ALBUQUERQUE, N.M. (AP) — The chair of the New Mexico Democratic Party of New Mexico says she will not run for another term when her current tenure ends in April. Marg Elliston made the announcement Monday. Elliston has served as chair for three years and led the party through two election cycles, including campaigning amid the coronavirus pandemic. In the recent election, Democrats solidified their majority in the state Legislature. They also held on to all but one congressional seat — losing the key southern district to Republican Yvette Herrell.

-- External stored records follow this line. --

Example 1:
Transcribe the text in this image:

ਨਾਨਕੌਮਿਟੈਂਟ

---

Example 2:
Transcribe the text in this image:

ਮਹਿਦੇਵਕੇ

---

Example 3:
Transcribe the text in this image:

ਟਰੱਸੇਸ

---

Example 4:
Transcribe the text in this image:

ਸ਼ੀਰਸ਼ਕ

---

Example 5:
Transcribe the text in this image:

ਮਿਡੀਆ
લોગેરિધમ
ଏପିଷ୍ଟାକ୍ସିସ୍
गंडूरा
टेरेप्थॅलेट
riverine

Democratic Gov. Michelle Lujan Grisham praised Elliston for her leadership over the recent years.

  • ENERGY DRILLING-PUBLIC LANDS

BILLINGS, Mont. (AP) — In the closing months of the Trump administration, energy companies stockpiled enough drilling permits for western public lands to keep pumping oil for years. That stands to undercut President-elect Joe Biden's plans to block new drilling on public lands to address climate change. An Associated Press analysis of government data shows the permit stockpiling has centered on oil-rich federal lands in New Mexico and Wyoming and accelerated in September and October as Biden was cementing his lead over President Donald Trump. The industry was aided by speedier permitting approvals since Trump took office.